The spring legislative session ended in the early hours this morning as next year’s state budget made its way through its final stop, the Illinois House. While a number of exciting environmental bills will head to the Governor’s desk, ultimately, these were overshadowed by substantial bills that will increase carbon emissions, and air pollution, especially in environmental justice communities, and set back renewable energy development.
Still, it was clear that our movement’s grassroots efforts made a difference. In a committee hearing this week, a state senator held up a large stack of letters dropped off by IEC staff from her district constituents, showing the committee that her constituents wanted her to vote no on the proposal. An opponent testifying on a bill complained about the volume of Twitter and social media posts from IEC and our partners opposing an anti-environment proposal. A lawmaker shared with us a text alert sent by our partners at Sierra Club Illinois and told us that they were hearing from their constituents.
During the last few days of session, when proposals are moving quickly and lawmakers are away from their districts, deep-pocketed special interests and well-connected lobbyists have an easier time reaching lawmakers than their concerned constituents do. This leads to policy outcomes that are terrible for people and the environment. Your thousands of letters, calls, social media posts, and other efforts to help IEC amplify support for environmental issues truly strengthen IEC’s connection to lawmakers. Together, we make sure your voice is heard.
As always, we will provide a thorough rundown of what happened during this legislative session in our annual Legislative Report. Keep an eye out for it in the coming weeks. Until then, you can find recent highlights below.
Late last night, HB3445 passed containing language to give Ameren, a downstate utility company, a “right of first refusal” to build regional transmission lines in southern Illinois.
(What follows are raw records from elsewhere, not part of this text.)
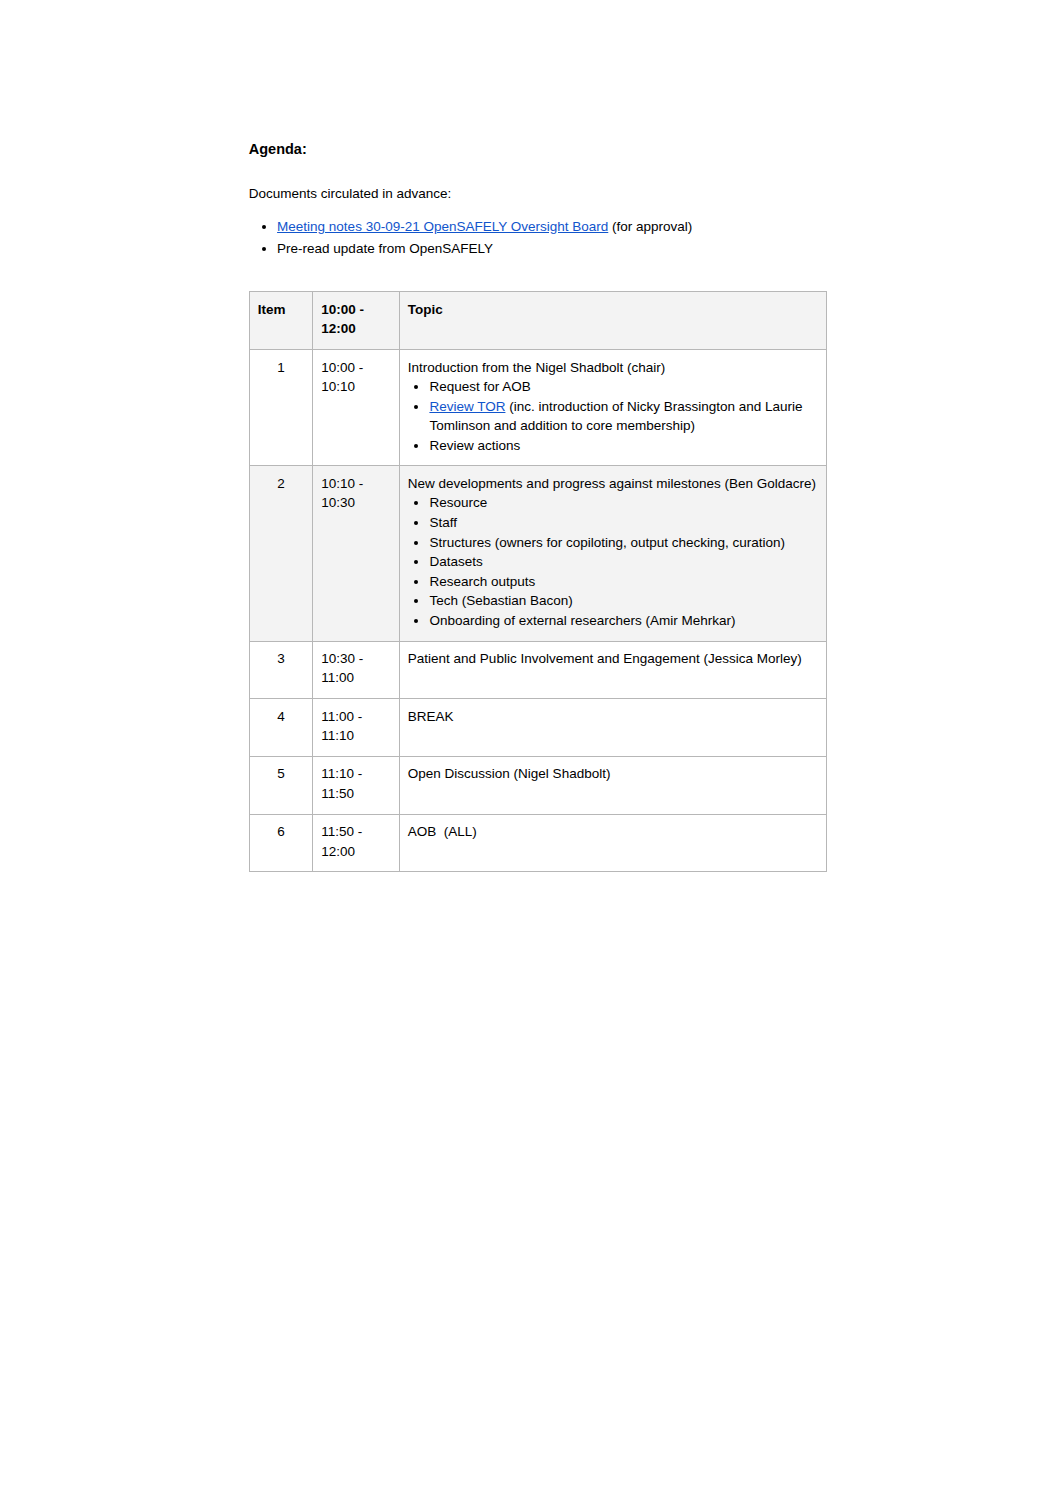Agenda:
Documents circulated in advance:
Meeting notes 30-09-21 OpenSAFELY Oversight Board (for approval)
Pre-read update from OpenSAFELY
| Item | 10:00 - 12:00 | Topic |
| --- | --- | --- |
| 1 | 10:00 - 10:10 | Introduction from the Nigel Shadbolt (chair) Request for AOB Review TOR (inc. introduction of Nicky Brassington and Laurie Tomlinson and addition to core membership) Review actions |
| 2 | 10:10 - 10:30 | New developments and progress against milestones (Ben Goldacre) Resource Staff Structures (owners for copiloting, output checking, curation) Datasets Research outputs Tech (Sebastian Bacon) Onboarding of external researchers (Amir Mehrkar) |
| 3 | 10:30 - 11:00 | Patient and Public Involvement and Engagement (Jessica Morley) |
| 4 | 11:00 - 11:10 | BREAK |
| 5 | 11:10 - 11:50 | Open Discussion (Nigel Shadbolt) |
| 6 | 11:50 - 12:00 | AOB (ALL) |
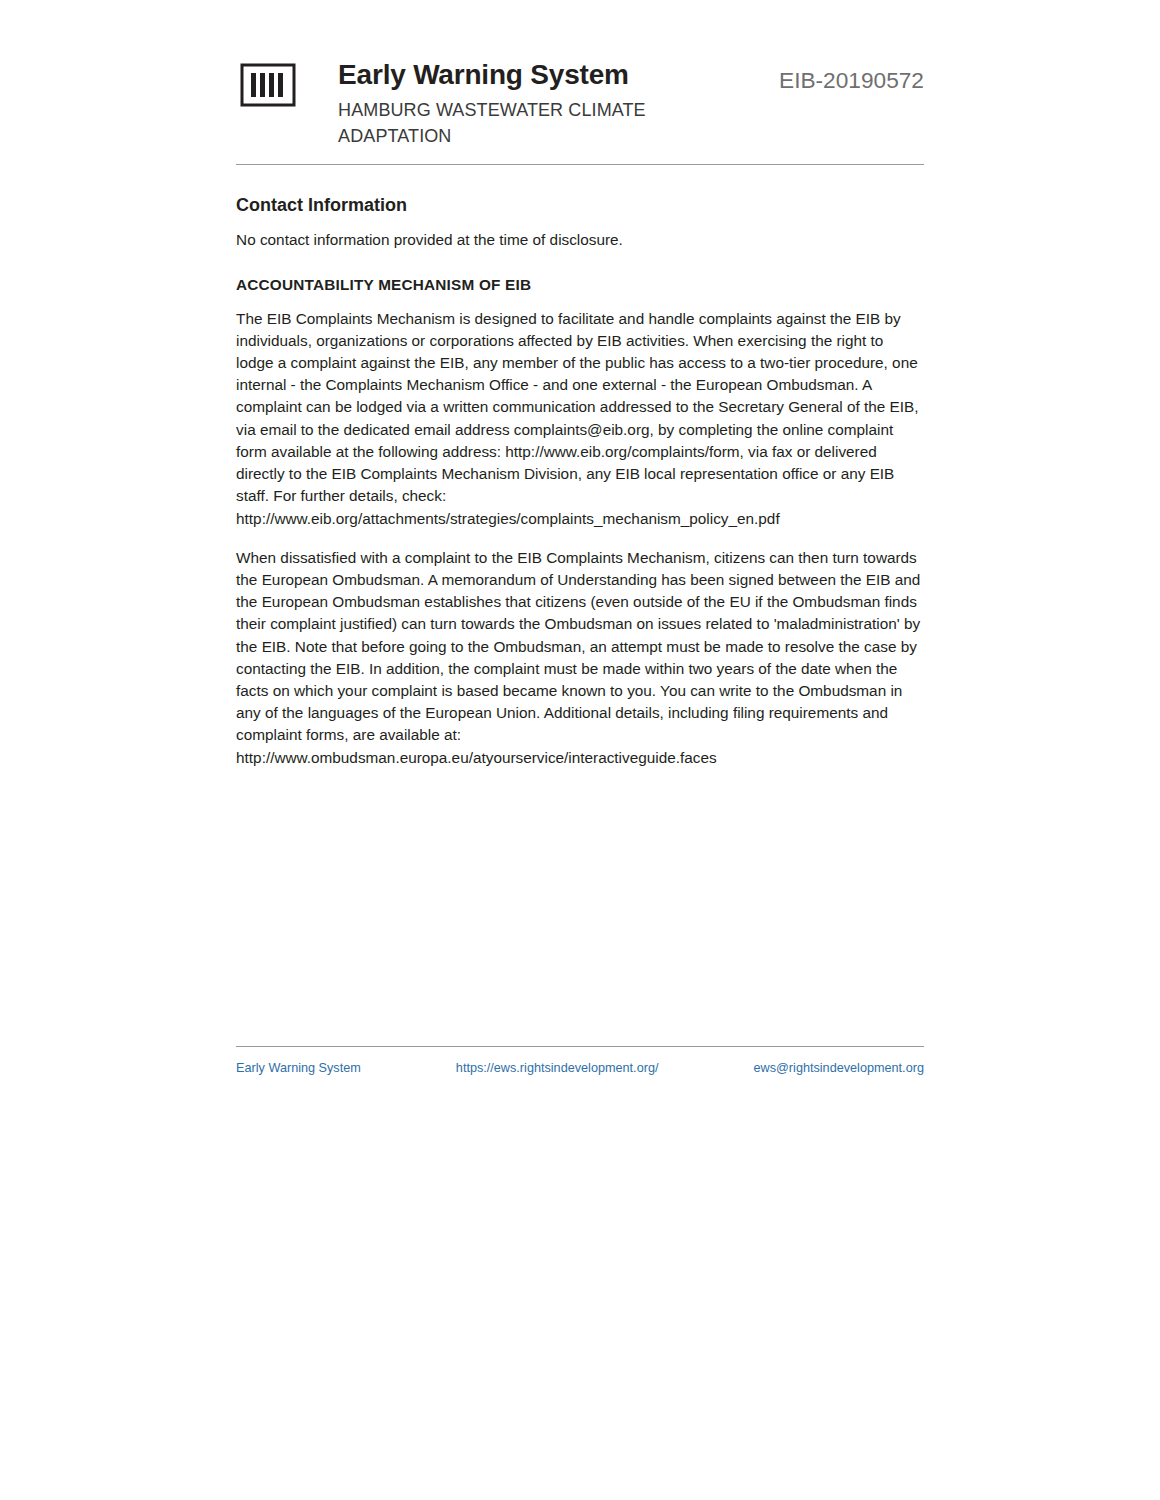Early Warning System
HAMBURG WASTEWATER CLIMATE ADAPTATION
EIB-20190572
Contact Information
No contact information provided at the time of disclosure.
ACCOUNTABILITY MECHANISM OF EIB
The EIB Complaints Mechanism is designed to facilitate and handle complaints against the EIB by individuals, organizations or corporations affected by EIB activities. When exercising the right to lodge a complaint against the EIB, any member of the public has access to a two-tier procedure, one internal - the Complaints Mechanism Office - and one external - the European Ombudsman. A complaint can be lodged via a written communication addressed to the Secretary General of the EIB, via email to the dedicated email address complaints@eib.org, by completing the online complaint form available at the following address: http://www.eib.org/complaints/form, via fax or delivered directly to the EIB Complaints Mechanism Division, any EIB local representation office or any EIB staff. For further details, check: http://www.eib.org/attachments/strategies/complaints_mechanism_policy_en.pdf
When dissatisfied with a complaint to the EIB Complaints Mechanism, citizens can then turn towards the European Ombudsman. A memorandum of Understanding has been signed between the EIB and the European Ombudsman establishes that citizens (even outside of the EU if the Ombudsman finds their complaint justified) can turn towards the Ombudsman on issues related to 'maladministration' by the EIB. Note that before going to the Ombudsman, an attempt must be made to resolve the case by contacting the EIB. In addition, the complaint must be made within two years of the date when the facts on which your complaint is based became known to you. You can write to the Ombudsman in any of the languages of the European Union. Additional details, including filing requirements and complaint forms, are available at: http://www.ombudsman.europa.eu/atyourservice/interactiveguide.faces
Early Warning System
https://ews.rightsindevelopment.org/
ews@rightsindevelopment.org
Transmission is critical to meeting our clean energy goals in CEJA. This action could be costly and time-consuming, further delaying clean energy adoption downstate. This language was introduced on Wednesday and sped along despite environmental, consumer, and business opposition. On Friday, the bill received 63 votes, three votes more than the 60 needed to pass. However, the Governor publicly vowed to veto this bill. His veto would need 71 votes to be overridden by the legislature. That’s good news. It means we’ll need to work to keep lawmakers opposed to this bad policy, but we are in great shape to fight it and win this fall.
The Illinois House and Senate passed two disastrous bills that will increase vehicle miles traveled and thus climate emissions and diesel pollution in environmental justice communities. HJR23 is an authorizing resolution to move forward the I-55 managed lane proposal. Communities in southwest Chicago are concerned that this proposal, which adds four 80-mile lanes to I-55, will increase the number of diesel trucks in an already overburdened community. HB2878 includes a particularly problematic provision to increase public-private partnerships to include new governmental units and removes regional planning organizations from the process. This proposal has no guardrails to protect taxpayers, no environmental or climate protections, and no ethics provisions. HJR23 passed 39-11 in the Senate and 88-3 in the House. You can view how your lawmakers voted here in the House and here in the Senate. We will be working with our community partners on next steps as the I-55 project moves forward and the public-private partnership bill heads to the Governor’s desk.
The budget included some great environmental protections related to conservation and water quality. We were pleased to see soil and water conservation programs returned to near-level funding after threats of a 50% cut earlier this year in the Governor’s proposed budget. This included an $18 million allocation to the Partners for Conservation Fund, a critical piece of funding supporting sustainable agriculture initiatives in SB1701, the Healthy Soils and Waters Initiative. There were also sustained levels of funding for open space conservation and acquisition, which had set a new high record in FY23.
We were disappointed to see cuts to the electric vehicle rebate program, which was only partially funded last year, leaving EV purchasers upset at the lack of funding. On a brighter note in the fight against greenhouse gas emissions, $30 million has been set aside to shut down the coal boiler which services the Capitol complex, a great example of the State leading by example in its energy policies.
On a brighter note in the fight against greenhouse gas emissions, $30 million has been set for climate reductions at the Illinois State Capitol, pushed by the new Illinois Secretary of State.
The House and Senate won’t return to Springfield until the veto legislative session in the Fall. In the meantime, IEC and our partners have already begun strategizing about how we can make more aggressive progress on our biggest environmental priorities.